A group of forty documents with the identities that had been kept secret provided insight into Epstein’s wide-ranging network of well-known contacts. The deceased former governor of New Mexico Bill Richardson, Prince Andrew, former presidents Bill Clinton and Donald Trump, and French modeling agent Jean-Luc Brunel—who, like Epstein, passed away while awaiting trial—are among the names.
Epstein had contacts in a number of fields, including as academics, politics, Hollywood, and fashion. While some names were not disclosed in the lawsuit, others were previously well-known. Notably, Clinton did not ask the court to keep his name secret despite the fact that he has not been charged with any crimes.
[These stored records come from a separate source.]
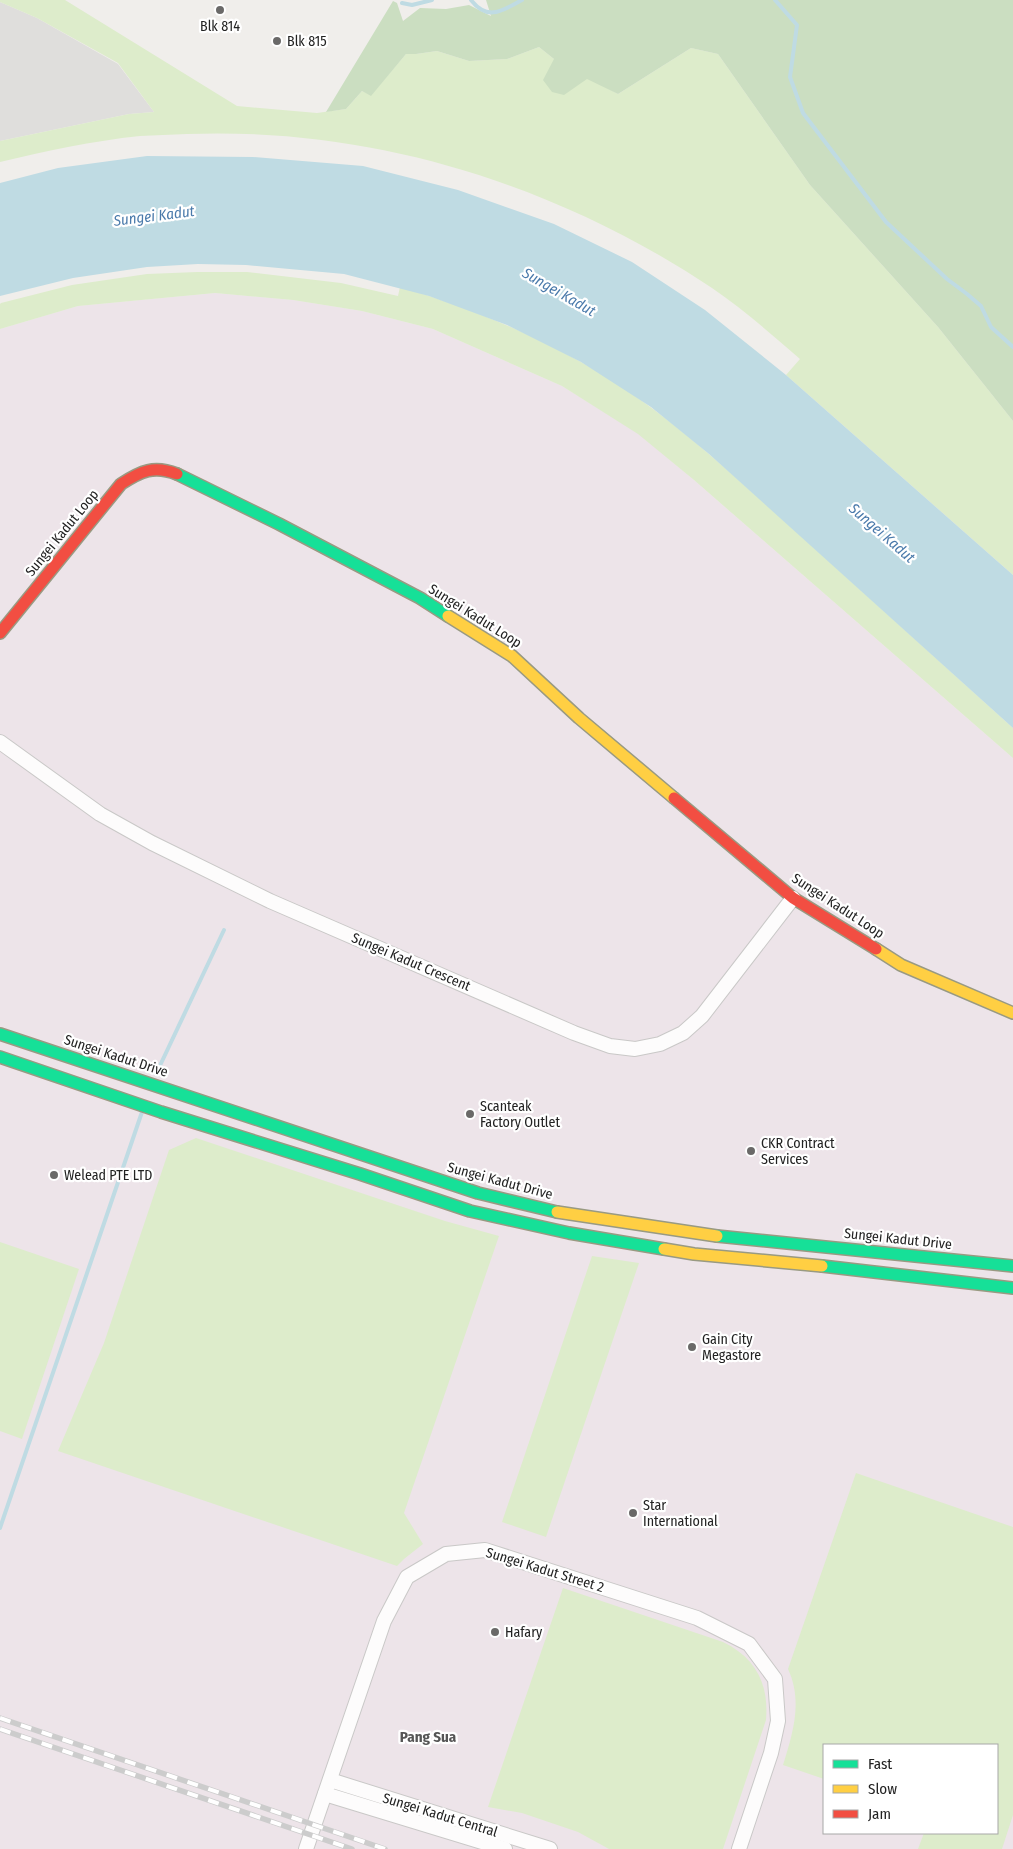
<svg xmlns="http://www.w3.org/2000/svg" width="1013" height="1849" viewBox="0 0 1013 1849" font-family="'Fira Sans Condensed',sans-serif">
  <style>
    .residential { fill: #dfdedc }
    .industrial { fill: #ede4e9; fill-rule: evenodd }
    .grass { fill: #ddeccb }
    .forest { fill: #cbdec1 }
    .water { fill: #bfdbe3 }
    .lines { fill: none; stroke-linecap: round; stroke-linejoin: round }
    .stream { stroke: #bfdbe3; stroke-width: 4 }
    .street-casing { stroke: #c9c8c7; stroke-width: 16 }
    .fast-casing { stroke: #999a82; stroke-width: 14 }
    .slow-casing { stroke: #999a82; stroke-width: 14 }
    .jam-casing { stroke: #999a82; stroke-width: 14 }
    .street { stroke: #fdfcfc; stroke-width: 14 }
    .fast { stroke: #16e098; stroke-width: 11 }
    .slow { stroke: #ffcf43; stroke-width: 11 }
    .jam { stroke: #f24e42; stroke-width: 11 }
    .rail-casing { stroke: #ccc; stroke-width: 5.5 }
    .rail { stroke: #fff; stroke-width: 4; stroke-dasharray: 11; stroke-linecap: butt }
    .poi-dot { fill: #6a6968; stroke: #fff; stroke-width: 2 }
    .labels { text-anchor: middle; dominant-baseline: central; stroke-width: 4.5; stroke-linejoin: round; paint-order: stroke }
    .poi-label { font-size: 14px; fill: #222; stroke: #fff; text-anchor: start }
    .street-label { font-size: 14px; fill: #222; stroke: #fff }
    .water-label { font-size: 15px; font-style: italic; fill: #4a7aab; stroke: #fff }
    .neighbourhood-label { font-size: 15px; font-weight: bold; fill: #555; stroke: #fff }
  </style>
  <rect width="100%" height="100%" fill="#f0eeeb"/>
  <path class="residential" d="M 0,2 L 37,18 L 118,64 L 154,112 L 129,114 L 0,141 Z"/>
  <path class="industrial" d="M 215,293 L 293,300 L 362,311 L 433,329 L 562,386 L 638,433 L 694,480 L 1013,758 L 1013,1849 L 0,1849 L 0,329 L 78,306 ZM 824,1745 L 997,1745 L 997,1833 L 824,1833 Z"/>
  <g class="grass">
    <path d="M 0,0 L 65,0 L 237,106 L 317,113 L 346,109 L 362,91 L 371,95 L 406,54 L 416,54 L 437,51 L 469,61 L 507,59 L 539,47 L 554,59 L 618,94 L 691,48 L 718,54 L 810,185 L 938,327 L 1013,421 L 1013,575 L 786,375 L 800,359 C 772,335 743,309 712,288 C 558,185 374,127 187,134 C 171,135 155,135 140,136 C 92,141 46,151 0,162 L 0,141 L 129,114 L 154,112 L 118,63 L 37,18 L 0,2 Z"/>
    <path d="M 197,272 L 247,272 L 341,283 L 398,296 L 400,287 C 462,305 524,330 581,362 C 659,405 725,468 791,527 C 865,594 939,661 1013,728 L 1013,758 L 694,480 L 638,434 L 562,386 L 433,329 L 362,311 L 293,300 L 215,293 L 78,306 L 0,329 L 0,304 L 1,303 L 72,285 L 147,274 Z"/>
    <path d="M 196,1138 L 445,1221 L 499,1236 L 404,1513 L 423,1544 L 404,1559 L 397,1566 L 58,1451 L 104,1343 L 169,1150 Z"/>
    <path d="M 0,1242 L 79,1269 L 22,1439 L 0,1431 Z"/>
    <path d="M 592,1256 L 639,1263 L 546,1537 L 502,1522 Z"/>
    <path d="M 856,1473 L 1013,1527 L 1013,1815 L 1002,1849 L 918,1849 L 924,1833 L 997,1833 L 997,1745 L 824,1745 L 824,1779 L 783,1765 C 793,1733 803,1701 788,1669 Z"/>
    <path d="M 563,1588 L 723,1642 C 756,1658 769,1684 766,1720 L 723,1849 L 609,1849 L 578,1832 L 522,1813 L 488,1807 Z"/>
  </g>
  <path class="forest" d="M 486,0 L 1013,0 L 1013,421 L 938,327 L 810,185 L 718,54 L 691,48 L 618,94 L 587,79 L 564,95 L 552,92 L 543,80 L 554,59 L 539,47 L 507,59 L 469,61 L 437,51 L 416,54 L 406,54 L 371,96 L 362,91 L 346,109 L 326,112 L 393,1 L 397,3 L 403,21 L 420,8 L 446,9 L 469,5 L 491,16 Z"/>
  <path class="water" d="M 147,156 L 253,157 L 363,166 L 458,190 L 554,224 L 632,262 L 705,310 L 786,375 L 1013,575 L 1013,728 L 709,454 L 651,407 L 581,362 L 507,325 L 429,296 L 344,274 L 246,265 L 198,264 L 147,267 L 73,278 L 0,296 L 0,183 L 58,168 Z"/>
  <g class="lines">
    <g class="stream">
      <path d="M 471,0 C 488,22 503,10 522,0"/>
      <path d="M 775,0 L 797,25 L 790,77 L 803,113 L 886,222 L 947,279 L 967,294 L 981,306 L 991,327 L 1013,347"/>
      <path d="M 402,3 L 412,5 L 432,0"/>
      <path d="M 156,1074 L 224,930"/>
      <path d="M 0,1528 L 142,1112"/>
    </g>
    <defs>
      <g id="street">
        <path d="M 0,742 L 100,814 L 152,843 L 270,901 L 574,1033 L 610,1046 L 635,1049 L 660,1044 L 683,1033 L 702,1016 L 793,898"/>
        <path d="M 330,1780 L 550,1849"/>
        <path d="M 325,1794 L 505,1849"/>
        <path d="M 306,1849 L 384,1621 L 407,1577 L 446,1554 L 485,1550 L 697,1618 L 749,1644 L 775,1679 L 778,1721 L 771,1753 L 739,1849"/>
      </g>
      <g id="fast">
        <path d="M 177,474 L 279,524 L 420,598 L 448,616"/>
        <path d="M 0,1034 L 478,1193 L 557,1212"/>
        <path d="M 0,1057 L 161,1112 L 360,1174 L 470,1211 L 569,1233 L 664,1249"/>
        <path d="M 717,1236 L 1013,1266"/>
        <path d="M 822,1266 L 1013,1288"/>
      </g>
      <g id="slow">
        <path d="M 448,616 L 512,656 L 579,718 L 674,798"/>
        <path d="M 876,949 L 901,965 L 1013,1013"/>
        <path d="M 557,1212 L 717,1236"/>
        <path d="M 664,1249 L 694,1254 L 822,1266"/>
      </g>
      <g id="jam">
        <path d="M 0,633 L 121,484 C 141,471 154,465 177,474"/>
        <path d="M 674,798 L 793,898 L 876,949"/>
      </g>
    </defs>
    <use href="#street" class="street-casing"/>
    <use href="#fast" class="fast-casing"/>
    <use href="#slow" class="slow-casing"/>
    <use href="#jam" class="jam-casing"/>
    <use href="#street" class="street"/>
    <use href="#fast" class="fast"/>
    <use href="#slow" class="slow"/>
    <use href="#jam" class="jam"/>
    <defs>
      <g id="rail">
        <path d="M 0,1718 L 385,1849"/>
        <path d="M 0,1729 L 352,1849"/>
      </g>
    </defs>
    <use href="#rail" class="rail-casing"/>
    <use href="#rail" class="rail"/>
  </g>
  <g class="poi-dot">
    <circle cx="220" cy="10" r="5"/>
    <circle cx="277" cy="41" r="5"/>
    <circle cx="470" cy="1114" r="5"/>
    <circle cx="751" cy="1151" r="5"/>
    <circle cx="54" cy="1175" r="5"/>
    <circle cx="692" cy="1347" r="5"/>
    <circle cx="633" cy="1513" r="5"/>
    <circle cx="495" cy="1632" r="5"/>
  </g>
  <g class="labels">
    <g class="poi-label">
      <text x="220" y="26" text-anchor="middle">Blk 814</text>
      <text x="287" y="41">Blk 815</text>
      <text x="480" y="1106">Scanteak<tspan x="480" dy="16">Factory Outlet</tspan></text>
      <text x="761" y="1143">CKR Contract<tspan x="761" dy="16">Services</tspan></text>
      <text x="64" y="1175">Welead PTE LTD</text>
      <text x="702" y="1339">Gain City<tspan x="702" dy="16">Megastore</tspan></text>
      <text x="643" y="1505">Star<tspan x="643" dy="16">International</tspan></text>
      <text x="505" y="1632">Hafary</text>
    </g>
    <g class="street-label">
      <text transform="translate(62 533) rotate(-51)">Sungei Kadut Loop</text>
      <text transform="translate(475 616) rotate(32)">Sungei Kadut Loop</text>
      <text transform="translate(838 906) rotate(33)">Sungei Kadut Loop</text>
      <text transform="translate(411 962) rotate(23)">Sungei Kadut Crescent</text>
      <text transform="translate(116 1056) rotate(18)">Sungei Kadut Drive</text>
      <text transform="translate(500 1181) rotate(15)">Sungei Kadut Drive</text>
      <text transform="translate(898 1239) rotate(6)">Sungei Kadut Drive</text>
      <text transform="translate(545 1570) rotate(17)">Sungei Kadut Street 2</text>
      <text transform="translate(440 1815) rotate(17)">Sungei Kadut Central</text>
    </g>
    <g class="water-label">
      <text transform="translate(154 216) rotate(-7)">Sungei Kadut</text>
      <text transform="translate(559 292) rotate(30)">Sungei Kadut</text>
      <text transform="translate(882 533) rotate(41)">Sungei Kadut</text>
    </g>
    <g class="neighbourhood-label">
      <text x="428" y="1737">Pang Sua</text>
    </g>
  </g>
  <rect x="823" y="1744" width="175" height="90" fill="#ffffff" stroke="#a7a7a7"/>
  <rect x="833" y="1760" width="25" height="8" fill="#16e098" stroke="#a7a7a7"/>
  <text x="868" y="1769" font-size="15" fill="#222222">Fast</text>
  <rect x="833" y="1785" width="25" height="8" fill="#ffcf43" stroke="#a7a7a7"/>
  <text x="868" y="1794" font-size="15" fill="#222222">Slow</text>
  <rect x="833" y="1810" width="25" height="8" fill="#f24e42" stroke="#a7a7a7"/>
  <text x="868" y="1819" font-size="15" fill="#222222">Jam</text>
</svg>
A Clinton spokesman refuted allegations made in the documents about the former president and Epstein having a strong personal relationship. Billionaire Glenn Dubin and his former personal chef Rinaldo Rizzo are among the other identities that have come to light. Rizzo had already stated that, on one occasion, Epstein and Maxwell brought a confused fifteen-year-old Swedish girl to Dubin’s house, telling him the couple had asked her to have sex and that her passport had been stolen.
Les Wexner, the creator of Limited Brands and the former CEO of Victoria’s Secret, is also mentioned in the documents, along with Johanna Sjoberg and Annie Farmer, who have accused Epstein. One interesting new name in the records is magician David Copperfield, who Epstein was said to be friends with.
The names of those who rode on Epstein’s private jet and his clients are being made public as part of Congress’s continued efforts to obtain this information. Republican senators from Tennessee, Marsha Blackburn, and Representative Tim Burchett, have charged Democrats with obstructing their demands for these records.
An Epstein accuser called Virginia Giuffre ridiculed some of Epstein’s hitherto unidentified pals while applauding the politicians’ participation. The disclosure of these identities represents a critical turning point in the Epstein affair, illuminating the breadth of his affiliations and the others who may have been engaged in his operations.